Paradigmes de la politique

Paradigmes de la politique

Proposons trois conceptions de la politique pour essayer de rendre compte de sa réalité.

1. La politique peut être l'art de prendre et de conserver le pouvoir. Perspective machiavélienne, pragmatique, philocratique : définition de la réal-politique. Relisons Le Prince, parfois considéré comme le premier ouvrage de science politique : Machiavel invite à "faire avec" l'homme tel qu'il est, grand à l'occasion mais capable de bassesse et de violence, pour qui veut mettre en ordre cette violence. La métaphore animale nous dit l'essentiel : Machiavel cite surtout le lion (la force) et le renard (la ruse). Considérant la violence des rapports humains, T. Hobbes dira que "l'homme est un loup pour l'homme". Son ouvrage majeur, Léviathan, est un hommage au dragon biblique - prédateur des prédateurs : métaphore du pouvoir absolu dont la surpuissance est seule capable de contenir la violence des rapports humains et d'obliger les hommes à respecter le contrat passé ensemble.

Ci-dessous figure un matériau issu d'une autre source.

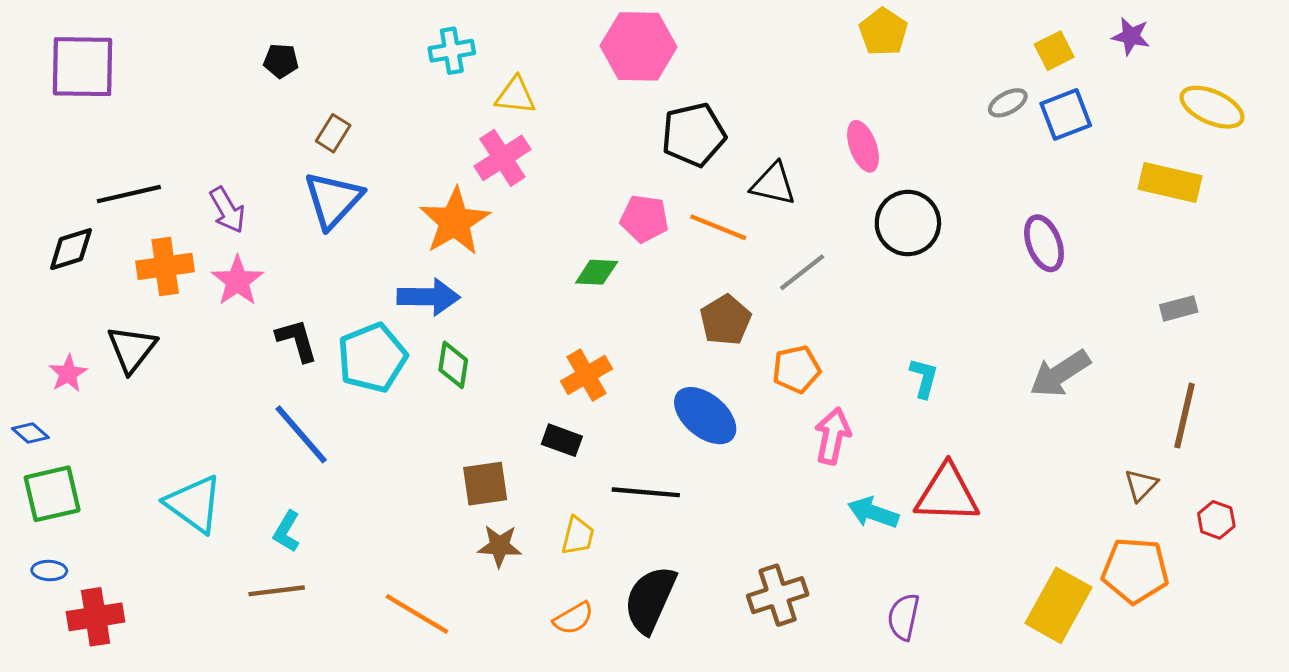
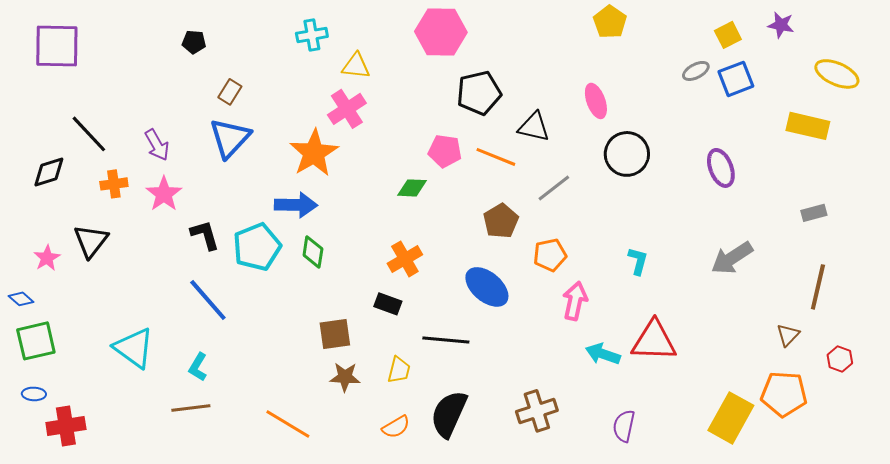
black line: (129, 194) -> (89, 134), turned 60
orange cross: (165, 266) -> (114, 184), size x0.7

2. Autre paradigme, économiciste : la politique adossée à la science économique est la gestion rationnelle des richesses matérielles et des ressources humaines. Triomphe du rationalisme économique, de l'utilitarisme : c'est le paradigme rationaliste dont s'est doté le monde moderne, au tournant des 18 e -19 e siècles avec des auteurs comme A. Smith, pour réaliser matériellement son projet cartésien d'une maîtrise technico-scientifique de la nature.

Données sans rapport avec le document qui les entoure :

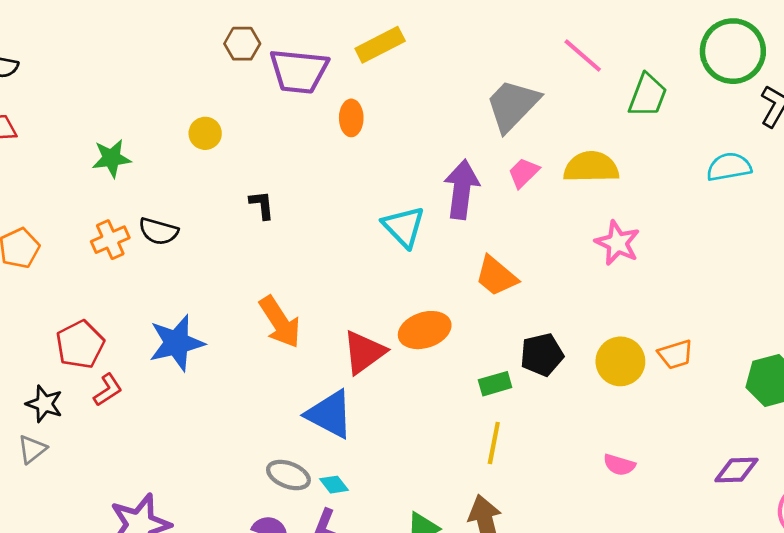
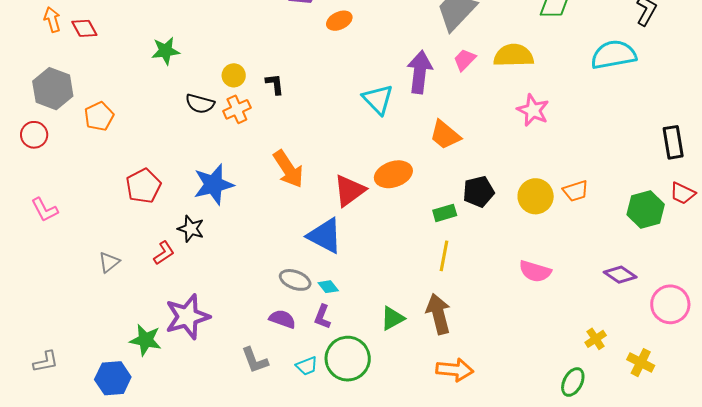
orange ellipse: (351, 118) -> (339, 21), turned 65
yellow circle: (205, 133) -> (234, 75), moved
cyan semicircle: (729, 167) -> (614, 55), size x1.4
orange cross: (110, 240) -> (237, 109), moved
red L-shape: (108, 390) -> (164, 253), moved
black star: (44, 404) -> (191, 229), moved
pink semicircle: (619, 465) -> (535, 271), size x1.4
purple diamond: (736, 470) -> (620, 275), turned 36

3. Enfin un paradigme fraternitaire : la politique est l'art de mettre en commun des paroles et des actes. La métaphore textile a inspiré Platon : dans le Politique, il compare cet art à celui du tissage. Artisanat dialectique par excellence, le tissage consiste à unir une diversité, à réunir ce qui est épars. Le tout social n'est pas assuré par le seul calcul intéressé : la rationalité s'appuie sur ces affects et un imaginaire collectifs. La civilisation post-moderne en aurait besoin comme d'un indispensable ciment : pour comprendre ce qu'il peut manquer à certaines formes d'organisations politiques qui ne parviennent pas à créer une véritable "communauté", c'est par Hannah Arendt que nous pourrions commencer nos lectures.


Bibliographie

Machiavel, Le Prince, Traduction de V. Périès revue et corrigée par Joël Gayraud et Jérôme Vérain, postface de Joël Gayraud, éditions Mille et une nuits, Paris, 2003.

Arendt H., La nature du totalitarisme, traduction française Michelle-Irène Brudny de Launay, Payot, 1990.

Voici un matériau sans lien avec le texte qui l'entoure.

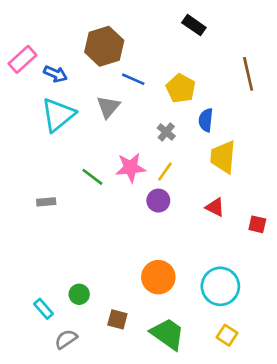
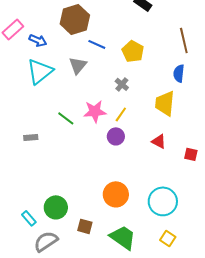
blue semicircle: (206, 120) -> (179, 73), moved
green circle: (79, 294) -> (56, 207), size x1.5
gray semicircle: (66, 339) -> (46, 241), size x1.4

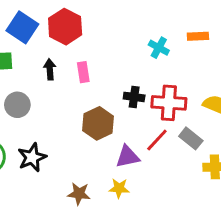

-- La Crise de la culture, traduction française P. Lévy, Gallimard, 1972, 1989 (Between Past and Future : Six Exercices in Political Thought, New York, 1961, augmenté de deux essais en 1968)

-- Condition de l’homme moderne, traduction française G. Fradier, Calmann-Lévy, 1961, 1983, réédité avec une préface de Paul Ricœur – Pocket, 1988, 1992 (The Human Condition, London, Chicago, University of Chicago Press, 1958).

Hobbes T., Léviathan (1651), intro. trad. et notes par F. Tricaud, Paris, Sirey, 1971 ; ou bien : traduction de M. Pécharman sur base de celle de F. Tricaud aux éditions Vrin, « Bibliothèque des Textes Philosophiques ». 560 p.; ou bien traduction Gérard Mairet aux éd. Gallimard, 2000.

Platon, Le Politique, Gallimard, Pléiade, 1985.

Smith A., Recherche sur la nature et les causes de la richesse des nations (1776), Flammarion, 2009.